One wants to make the application of IAEA inspection perpetual so that a country cannot withdraw and use previously inspected facilities for military purposes. There is a good deal of sentiment among members in this direction but no specific agreement has been made. Additionally, neither the U.S. president or his top advisors have come down firmly on these matters. Progress, though, won’t be possible without them weighing in.
There is not even agreement on the status of safeguards for cases like North Korea, which left while in violation of the treaty (for preventing IAEA inspection of waste sites that would likely have revealed plutonium production in excess of what North Korea told the IAEA). When North Korea announced its withdrawal from the treaty, there was a great deal of international hand-wringing, yet apparently no one thought of insisting that a country in violation of inspection provisions could not legally free itself of its obligations by withdrawing. It matters even to a rogue state whether it is clearly branded in continuing treaty violation.
What would the NPT community do about a country that is abiding by the treaty but that also wants out of it and is willing to continue IAEA inspections on existing energy facilities? Some countries (e.g., Turkey) may opt for this course, not to build weapons immediately but to get more elbow room for doing so sometime later, or perhaps just out of frustration with the dominance of the five authorized nuclear powers.

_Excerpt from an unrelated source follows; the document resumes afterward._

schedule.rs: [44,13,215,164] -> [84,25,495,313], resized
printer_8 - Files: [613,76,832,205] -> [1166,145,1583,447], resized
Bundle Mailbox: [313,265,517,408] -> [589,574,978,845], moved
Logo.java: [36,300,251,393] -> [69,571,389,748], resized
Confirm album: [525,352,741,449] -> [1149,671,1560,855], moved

Remember, the treaty itself does not bar NPT members from selling to nonmembers, so countries withdrawing, depending on their alliances, may not necessarily suffer for departing the treaty.

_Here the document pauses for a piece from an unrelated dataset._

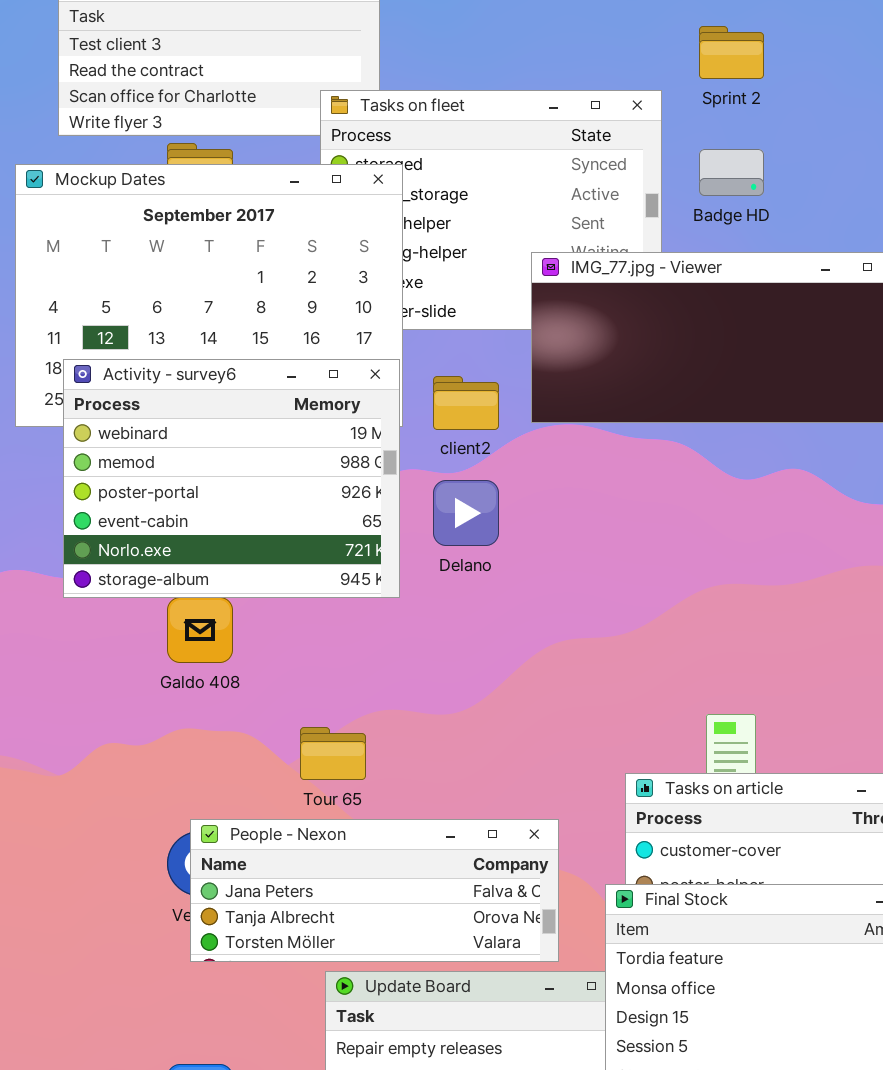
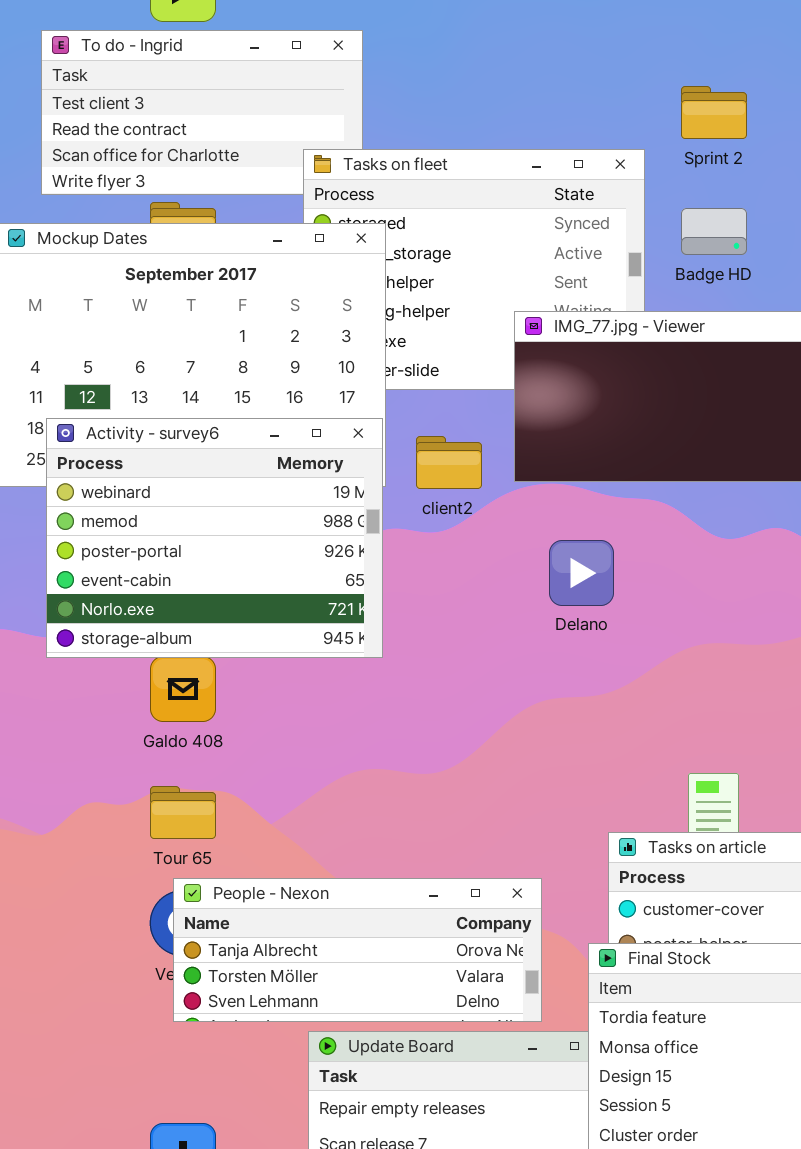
Delano: [433,480,499,546] -> [549,540,614,606], moved
Tour 65: [300,727,366,780] -> [150,786,216,839], moved
People - Nexon: [190,819,559,962] -> [173,878,542,1022], scrolled down 1 row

Unfortunately, the nuclear community is so absorbed with possible repeats of the North Korean withdrawal-and-crash program and the possibility that Iran will quickly produce a bomb that it is ignoring the possibility of a slow leakage of membership that could render the treaty inoperative.
That said, despite harboring concerns about these issues, U.S. credibility with the NPT community is limited. It did not help, for example, that the George W. Bush administration cooked up a 2008 deal with India, which had fiercely opposed the NPT. That deal essentially gave it all the privileges of NPT membership while retaining its nuclear weapons. It did not help that President Barack Obama trashed the convening of a 2012 conference to discuss proposals for a nuclear-free Middle East—because Israel didn’t like it—even though the 2010 NPT Review Conference proposed it and Obama’s conference representatives voted for it.
Because America’s political capital on nonproliferation is limited, Washington’s ability to persuade other countries is limited, too. The State Department should use the upcoming 2020 NPT Review conference as an opportunity to concentrate on its most immediate concern: closing the gap in the NPT system that Secretary Ford pointed to—the current overly lax provision for a withdrawal and eliminating the uncertainties about the continuation of IAEA inspections. Right now, nothing related to the NPT is more important.